- web-scrape.py
- Optional: Use this script to scrape the web and ingest .csv files into your local server.
- data-mover.py
- Modify .csv files for appropriate formatting (e.g., remove unwanted rows/columns, change date to SQL readable format, etc.).
- Create a copy of the .csv file in a temporary folder for the ETL pipeline to access and set data into the SQL DB.
- Insert the data into the SQL DB.
- Create Windows Task Scheduler for data-mover.py
- Set up a scheduled task using Windows Task Scheduler to execute the data-mover.py script at the desired frequency.
- Display your data from SQL Database via PowerBI
- Grab the list of files in the data directory with a .csv extension.
- Get the newest file based on the modified time.
- Clean the temporary directory by removing it if it exists and then creating a new one.
- Copy the newest file to the temporary directory.
- Read the data from the file into a DataFrame.
- Manipulate the data by converting the primary key column values to ISO format and save the DataFrame back to the file.
- Establish a connection to the database using the provided server, database, and driver information.
- Read the existing data from the specified table into a DataFrame.
- Read the new data from the temporary file into a DataFrame.

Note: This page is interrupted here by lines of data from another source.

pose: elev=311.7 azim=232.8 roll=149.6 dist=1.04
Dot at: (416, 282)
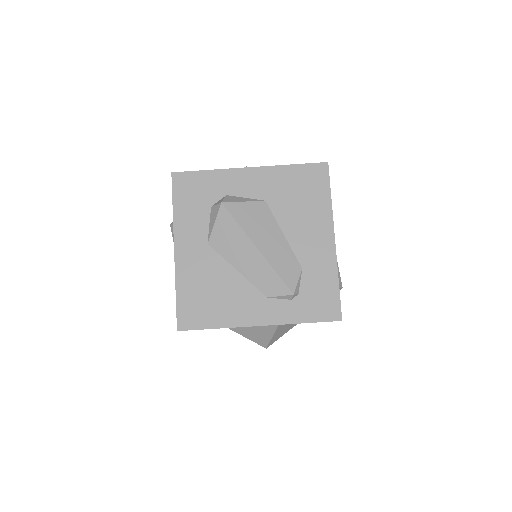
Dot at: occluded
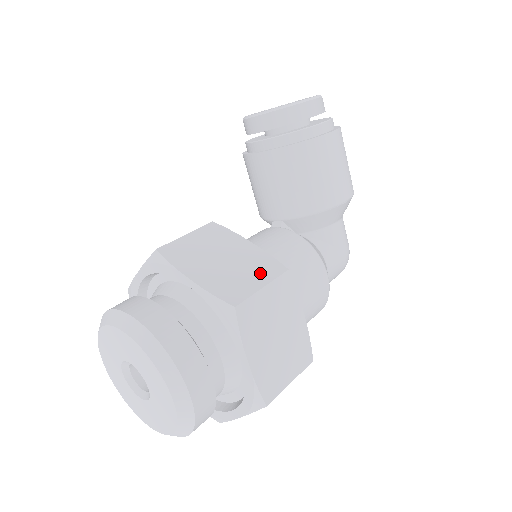
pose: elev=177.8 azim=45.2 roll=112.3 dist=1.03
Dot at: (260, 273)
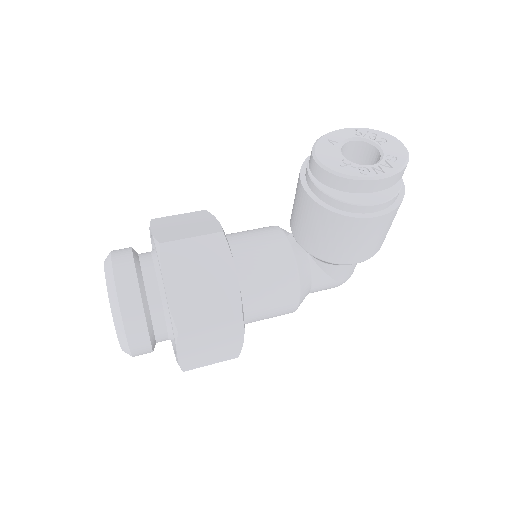
Dot at: (219, 310)
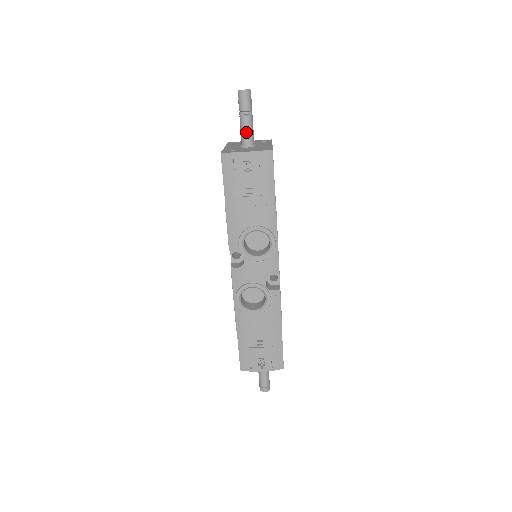
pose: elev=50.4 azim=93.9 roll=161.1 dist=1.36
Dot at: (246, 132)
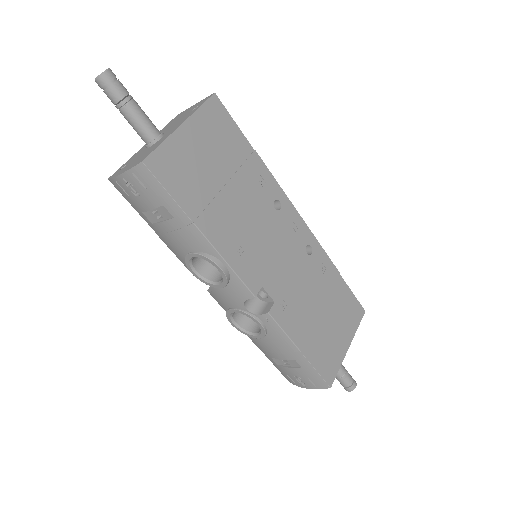
Dot at: (135, 129)
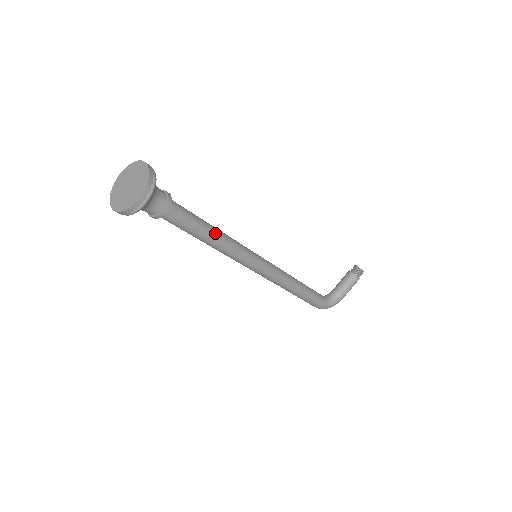
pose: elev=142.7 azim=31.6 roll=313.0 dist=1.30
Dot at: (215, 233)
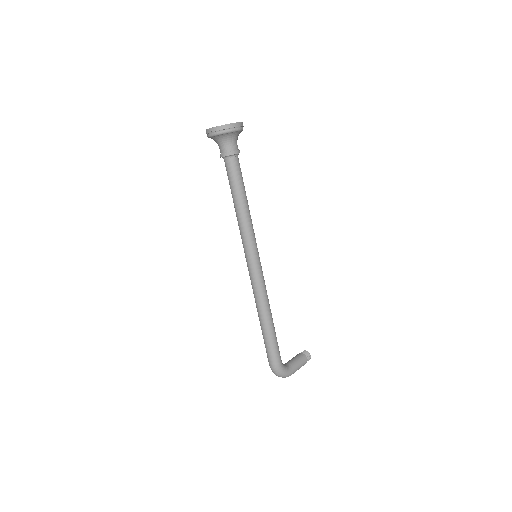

- Clean the column names by replacing special characters and spaces with underscores.
- Check if the table exists in the database.
- If the table exists, retrieve the existing primary key values from the table.
- Convert the primary key column values in the new data to match the database format.
- Filter out duplicate rows based on the primary key column.
- If the table doesn't exist, use the entire new data.
- Ensure none of the column names end with an underscore.
- Write the filtered DataFrame to the specified table in the database.